Protestolara katılmamanın bedeli ağırlaştı
Koç Üniversitesi Siyaset Bilimi ve Uluslararası İlişkiler Bölümü Öğretim Üyesi Doç. Dr. Selim Erdem Aytaç “Siyasi Katılım, Siyasi Davranış, Kutuplaşma” alanlarında çalışma yürütüyor. Susan C. Stokes ile birlikte yaptığı çalışma “Seçimlere ve protestolara yeniden katılımı düşünmek /Ne Değişir ki” adıyla kitap olarak yayımlandı.
Kitap, Gezi Direnişi, Ukrayna’daki Euromaidan, Brezilya’daki Sao Paulo eylemleri mercek altına alınmış, yapılan anket ve mülakatlara yer verilmişti.
Aytaç’tan 19 Mart sonrası yaşanan süreci değerlendirmesini istedim. “İmamoğlu’nun tutuklanması sonrası Gezi’den bu yana gerçekleşen en geniş muhalefet hareketi yaşanıyor.
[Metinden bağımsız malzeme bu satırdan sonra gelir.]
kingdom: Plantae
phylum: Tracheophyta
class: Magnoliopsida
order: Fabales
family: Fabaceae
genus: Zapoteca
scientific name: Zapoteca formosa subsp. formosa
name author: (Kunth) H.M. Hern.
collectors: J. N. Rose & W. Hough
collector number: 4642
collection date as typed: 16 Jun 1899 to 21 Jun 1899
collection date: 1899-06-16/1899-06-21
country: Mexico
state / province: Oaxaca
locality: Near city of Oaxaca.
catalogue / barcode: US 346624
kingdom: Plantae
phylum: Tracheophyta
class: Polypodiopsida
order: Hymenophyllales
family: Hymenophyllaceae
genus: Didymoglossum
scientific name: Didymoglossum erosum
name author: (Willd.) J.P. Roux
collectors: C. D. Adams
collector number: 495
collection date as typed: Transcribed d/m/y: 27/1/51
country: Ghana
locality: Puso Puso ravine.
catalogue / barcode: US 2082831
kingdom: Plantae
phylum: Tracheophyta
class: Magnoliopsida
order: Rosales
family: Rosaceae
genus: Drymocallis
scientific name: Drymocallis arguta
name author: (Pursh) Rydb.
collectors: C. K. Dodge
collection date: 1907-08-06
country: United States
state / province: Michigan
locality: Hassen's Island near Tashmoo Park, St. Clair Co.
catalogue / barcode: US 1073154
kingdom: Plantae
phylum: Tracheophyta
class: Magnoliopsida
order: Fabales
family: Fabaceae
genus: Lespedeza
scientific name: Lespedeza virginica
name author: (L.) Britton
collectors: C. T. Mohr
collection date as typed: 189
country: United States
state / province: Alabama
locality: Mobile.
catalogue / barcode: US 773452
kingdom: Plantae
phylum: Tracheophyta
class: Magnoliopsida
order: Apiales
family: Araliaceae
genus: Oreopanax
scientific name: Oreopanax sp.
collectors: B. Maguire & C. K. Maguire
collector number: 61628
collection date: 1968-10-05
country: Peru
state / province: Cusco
Tüm baskıya rağmen her yaş grubundan yurttaşlar sokağa çıkmaktan çekinmiyorlar. Bu korku duvarı nasıl aşıldı” soruma yanıt verdi: “Bahsettiğiniz baskıyı bir “katılım maliyeti” olarak düşünmek mümkün. Herhangi bir siyasi eyleme katılım için harcadığımız zaman, para, bilişsel çaba gibi öğeleri düşünelim, bunların hepsi siyasete katılımın bizim için maliyeti. Protestolarda bunlara ek olarak yoğun bir baskı, fiziksel efor, yaralanma/gözaltına alınma/fişlenme risklerini de düşünebiliriz. Bu kadar “maliyetli” bir işe insanlar neden katlanıyor? Buna verebileceğimiz bir cevap bazı durumlarda siyasi eylemlere katılmamanın da kişiler açısından maliyetli olabileceği. Mantığa aykırı gelebilir ama bahsettiğimiz maliyetler daha çok psikolojik ve vicdani öğeler.”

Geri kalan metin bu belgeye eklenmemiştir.